The problem is that ‘staleness’ has no legal concept and the SC determined that provided HMRC issue an assessment withing the statutory time limits for doing so, then it would be a valid assessment.
HMRC can therefore take their time over alleged discoveries, such that they can get their ducks in a row before raising assessments, thereby protecting themselves from appeals against discovery assessments due to lack of evidence.
Therefore, even more emphasis will be put on the accurate filing of tax returns and relevant disclosures to prevent HMRC from being able to claim a discovery within the provisions of section 29 TMA 1970. This should be considered more so where complex or unusual transactions have taken place and professional advice should be sought regarding the suitability of additional disclosures on a tax return to prevent a future ‘discovery’.
HMRC v Jason Wilkes  UKUT 150 (TCC)
In a decision that is widely expected to be appealed by HMRC, the Upper Tier Tax Tribunal rejected an appeal by HMRC following the decision of the First Tier Tribunal that assessments issued by HMRC to a taxpayer were invalid. The assessments had been raised as the taxpayer was liable to the HICBC but had not declared this to HMRC.
The reason the assessments were invalid is due to them being issued under s.29 TMA 1970 as a discovery assessment, however the taxpayer had not filed tax returns for the periods concerned and as such he had never submitted a document to HMRC that could have been considered inaccurate.
Due to an anomaly of how the various aspects of legislation is written, s.29 TMA 1970 can only be used to collect tax due on income that ought to be assessed to tax, as opposed to an ‘amount’ of tax.
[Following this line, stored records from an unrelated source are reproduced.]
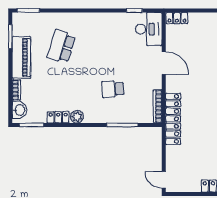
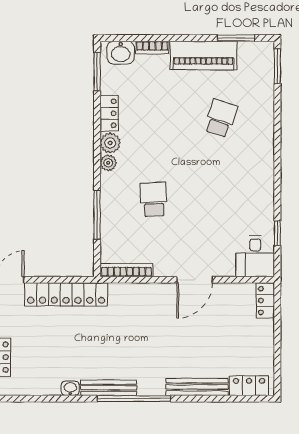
desk: (149, 29) -> (255, 256), width x0.73
school desk: (61, 46) -> (221, 118), width x0.54
plant: (90, 118) -> (108, 163), added
locker: (173, 119) -> (66, 294), moved

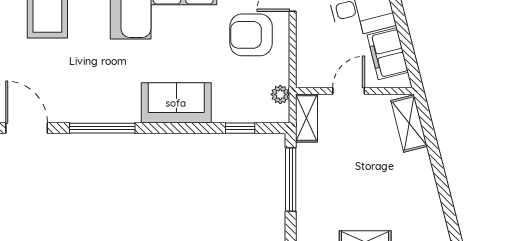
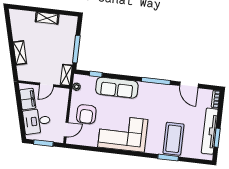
armchair: (251, 35) -> (86, 114), turned 90
sofa: (176, 103) -> (117, 88), width x1.36
shelving: (409, 123) -> (20, 53), moved

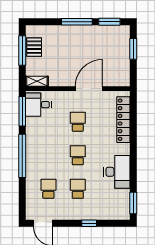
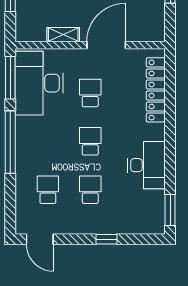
shelving: (37, 81) -> (63, 35), moved
desk: (38, 105) -> (39, 83), width x1.87, depth x1.30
As the HICBC is not treated as income, and the charge is normally just paid back based on an individual’s income levels, an assessment under s.29 could not be raised and the UT determined that HMRC’s assessments were not valid.
HMRC’s appeal was on the basis the wording is an anomaly and that a wider meaning of what can be collected under s.29 should apply, but this was dismissed by the UT.
It therefore could lead to taxpayers seeking to appeal s.29 assessments issued by HMRC for amounts relating to the HICBC, but only where they had not submitted tax returns. Any individual who considers they may be affected by this should contact us to discuss further.
As said, it is likely that HMRC will appeal this decision on the basis many other assessments could have been issued in this way and as such could now be deemed invalid on an appeal by the taxpayer.